PROVIDED DATA Start Marker
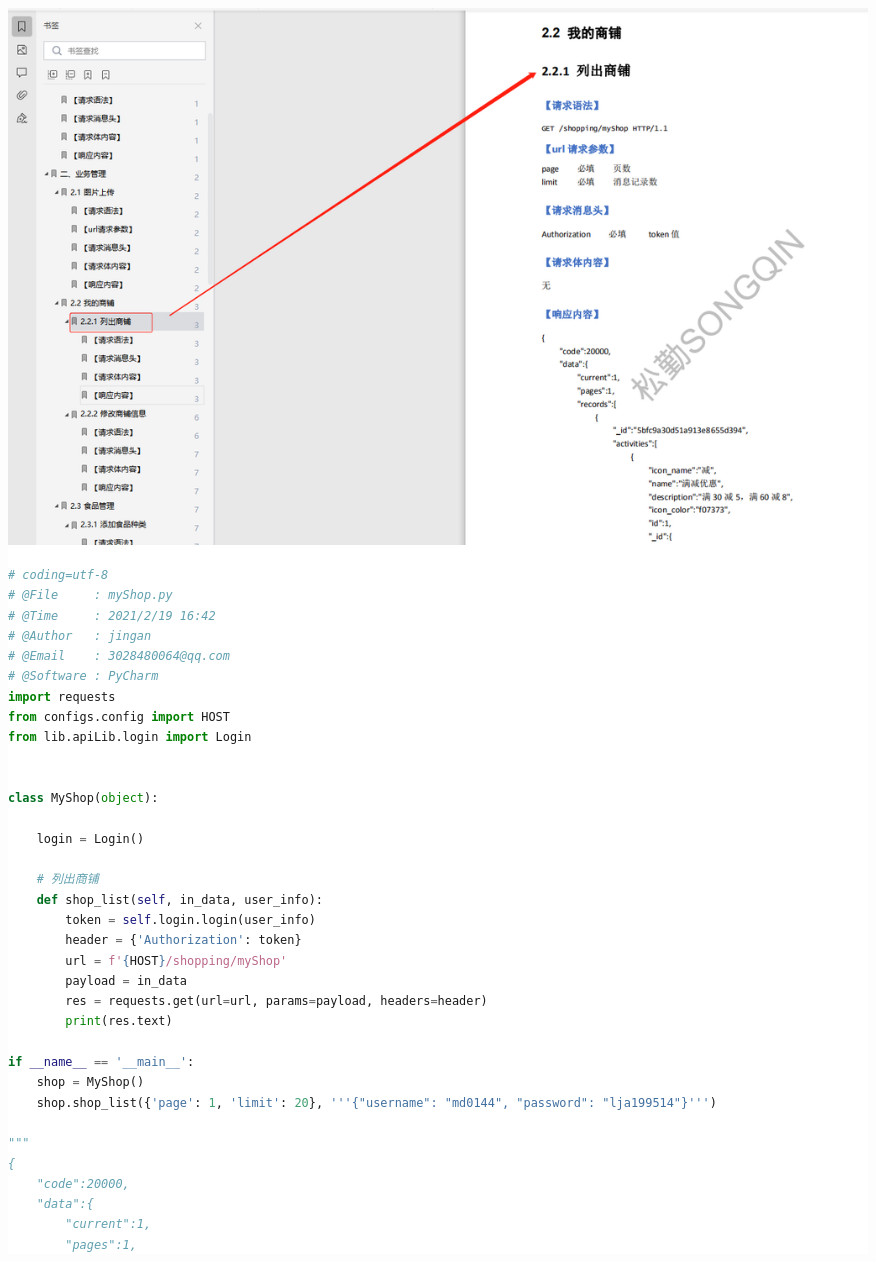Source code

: ![shop](img/shop01.png)

```python
# coding=utf-8
# @File     : myShop.py
# @Time     : 2021/2/19 16:42
# @Author   : jingan
# @Email    : 3028480064@qq.com
# @Software : PyCharm
import requests
from configs.config import HOST
from lib.apiLib.login import Login


class MyShop(object):

    login = Login()

    # 列出商铺
    def shop_list(self, in_data, user_info):
        token = self.login.login(user_info)
        header = {'Authorization': token}
        url = f'{HOST}/shopping/myShop'
        payload = in_data
        res = requests.get(url=url, params=payload, headers=header)
        print(res.text)

if __name__ == '__main__':
    shop = MyShop()
    shop.shop_list({'page': 1, 'limit': 20}, '''{"username": "md0144", "password": "lja199514"}''')

"""
{
	"code":20000,
	"data":{
		"current":1,
		"pages":1,
```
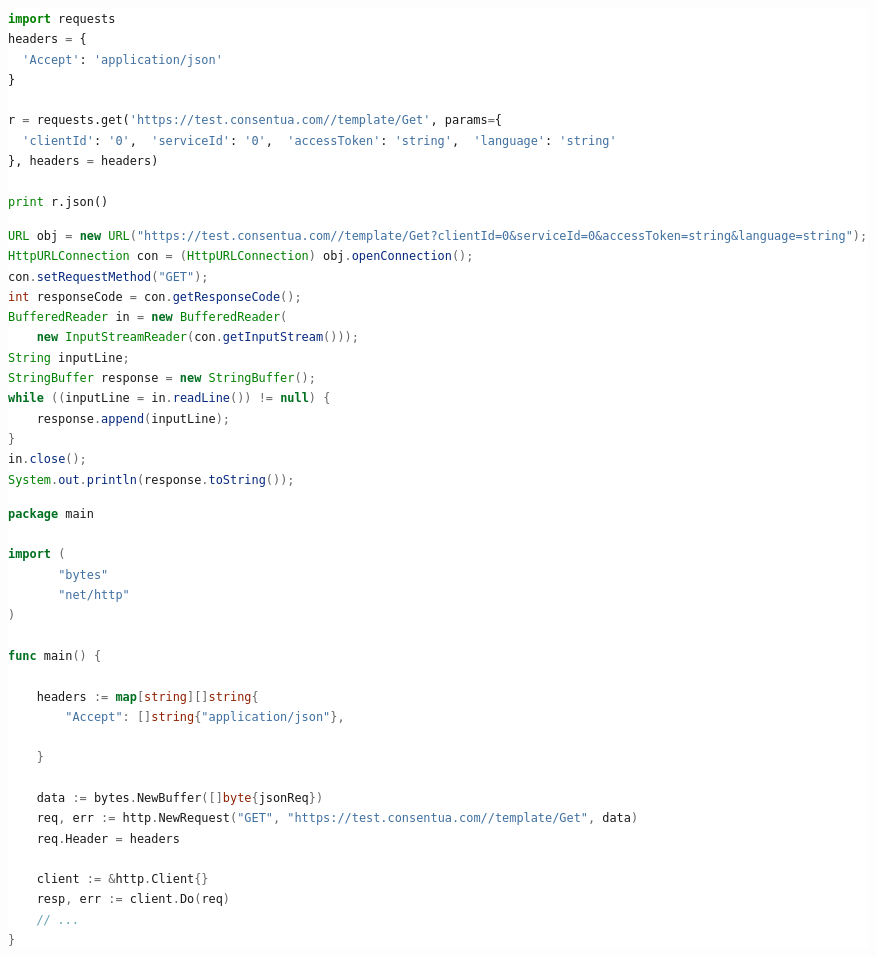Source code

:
 ```python
import requests
headers = {
  'Accept': 'application/json'
}

r = requests.get('https://test.consentua.com//template/Get', params={
  'clientId': '0',  'serviceId': '0',  'accessToken': 'string',  'language': 'string'
}, headers = headers)

print r.json()

```

```java
URL obj = new URL("https://test.consentua.com//template/Get?clientId=0&serviceId=0&accessToken=string&language=string");
HttpURLConnection con = (HttpURLConnection) obj.openConnection();
con.setRequestMethod("GET");
int responseCode = con.getResponseCode();
BufferedReader in = new BufferedReader(
    new InputStreamReader(con.getInputStream()));
String inputLine;
StringBuffer response = new StringBuffer();
while ((inputLine = in.readLine()) != null) {
    response.append(inputLine);
}
in.close();
System.out.println(response.toString());

```

```go
package main

import (
       "bytes"
       "net/http"
)

func main() {

    headers := map[string][]string{
        "Accept": []string{"application/json"},
        
    }

    data := bytes.NewBuffer([]byte{jsonReq})
    req, err := http.NewRequest("GET", "https://test.consentua.com//template/Get", data)
    req.Header = headers

    client := &http.Client{}
    resp, err := client.Do(req)
    // ...
}

```

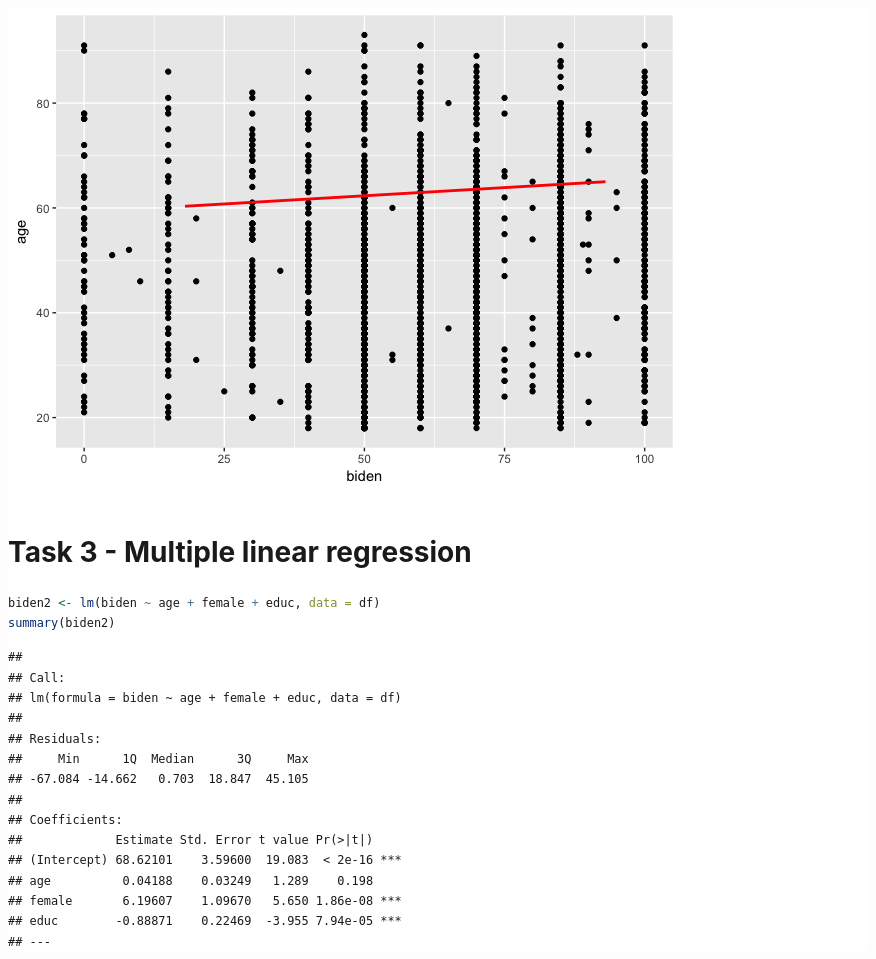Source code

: ![](ps5_rvaldes_files/figure-markdown_github/unnamed-chunk-5-1.png)

Task 3 - Multiple linear regression
===================================

``` r
biden2 <- lm(biden ~ age + female + educ, data = df)
summary(biden2)
```

    ## 
    ## Call:
    ## lm(formula = biden ~ age + female + educ, data = df)
    ## 
    ## Residuals:
    ##     Min      1Q  Median      3Q     Max 
    ## -67.084 -14.662   0.703  18.847  45.105 
    ## 
    ## Coefficients:
    ##             Estimate Std. Error t value Pr(>|t|)    
    ## (Intercept) 68.62101    3.59600  19.083  < 2e-16 ***
    ## age          0.04188    0.03249   1.289    0.198    
    ## female       6.19607    1.09670   5.650 1.86e-08 ***
    ## educ        -0.88871    0.22469  -3.955 7.94e-05 ***
    ## ---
PROVIDED DATA End Marker
● **TASK INSTRUCTIONS**
Give the records again without a single change, and exclude the pictures.

● **TASK RESULT**
Source code

: ![shop](img/shop01.png)

```python
# coding=utf-8
# @File     : myShop.py
# @Time     : 2021/2/19 16:42
# @Author   : jingan
# @Email    : 3028480064@qq.com
# @Software : PyCharm
import requests
from configs.config import HOST
from lib.apiLib.login import Login


class MyShop(object):

    login = Login()

    # 列出商铺
    def shop_list(self, in_data, user_info):
        token = self.login.login(user_info)
        header = {'Authorization': token}
        url = f'{HOST}/shopping/myShop'
        payload = in_data
        res = requests.get(url=url, params=payload, headers=header)
        print(res.text)

if __name__ == '__main__':
    shop = MyShop()
    shop.shop_list({'page': 1, 'limit': 20}, '''{"username": "md0144", "password": "lja199514"}''')

"""
{
	"code":20000,
	"data":{
		"current":1,
		"pages":1,
```
Source code

:
 ```python
import requests
headers = {
  'Accept': 'application/json'
}

r = requests.get('https://test.consentua.com//template/Get', params={
  'clientId': '0',  'serviceId': '0',  'accessToken': 'string',  'language': 'string'
}, headers = headers)

print r.json()

```

```java
URL obj = new URL("https://test.consentua.com//template/Get?clientId=0&serviceId=0&accessToken=string&language=string");
HttpURLConnection con = (HttpURLConnection) obj.openConnection();
con.setRequestMethod("GET");
int responseCode = con.getResponseCode();
BufferedReader in = new BufferedReader(
    new InputStreamReader(con.getInputStream()));
String inputLine;
StringBuffer response = new StringBuffer();
while ((inputLine = in.readLine()) != null) {
    response.append(inputLine);
}
in.close();
System.out.println(response.toString());

```

```go
package main

import (
       "bytes"
       "net/http"
)

func main() {

    headers := map[string][]string{
        "Accept": []string{"application/json"},
        
    }

    data := bytes.NewBuffer([]byte{jsonReq})
    req, err := http.NewRequest("GET", "https://test.consentua.com//template/Get", data)
    req.Header = headers

    client := &http.Client{}
    resp, err := client.Do(req)
    // ...
}

```

Source code

: ![](ps5_rvaldes_files/figure-markdown_github/unnamed-chunk-5-1.png)

Task 3 - Multiple linear regression
===================================

``` r
biden2 <- lm(biden ~ age + female + educ, data = df)
summary(biden2)
```

    ## 
    ## Call:
    ## lm(formula = biden ~ age + female + educ, data = df)
    ## 
    ## Residuals:
    ##     Min      1Q  Median      3Q     Max 
    ## -67.084 -14.662   0.703  18.847  45.105 
    ## 
    ## Coefficients:
    ##             Estimate Std. Error t value Pr(>|t|)    
    ## (Intercept) 68.62101    3.59600  19.083  < 2e-16 ***
    ## age          0.04188    0.03249   1.289    0.198    
    ## female       6.19607    1.09670   5.650 1.86e-08 ***
    ## educ        -0.88871    0.22469  -3.955 7.94e-05 ***
    ## ---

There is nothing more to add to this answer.